(Extracted records)
Content starts

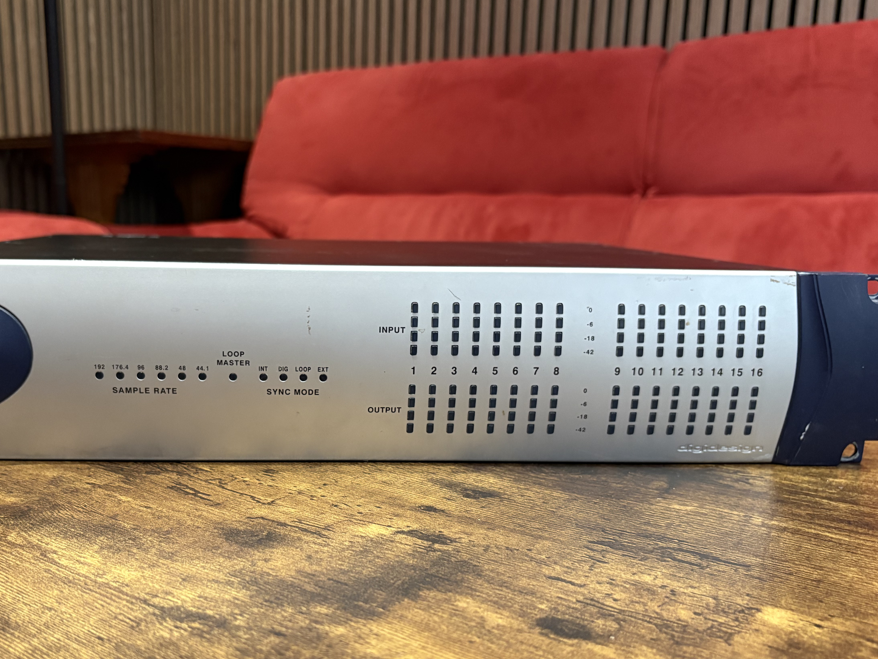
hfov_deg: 53.5
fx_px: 862
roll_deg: -0.4
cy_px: 412
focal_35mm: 34
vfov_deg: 41.5
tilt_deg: -12.7
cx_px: 342
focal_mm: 5.96
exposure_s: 1/50
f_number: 1.6
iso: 400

Content ends

■ **ASSIGNMENT**
Output only the lines running from the line with "roll_deg: -0.4" through the final line of the data, inclusive.

■ **EXPECTED ANSWER**
roll_deg: -0.4
cy_px: 412
focal_35mm: 34
vfov_deg: 41.5
tilt_deg: -12.7
cx_px: 342
focal_mm: 5.96
exposure_s: 1/50
f_number: 1.6
iso: 400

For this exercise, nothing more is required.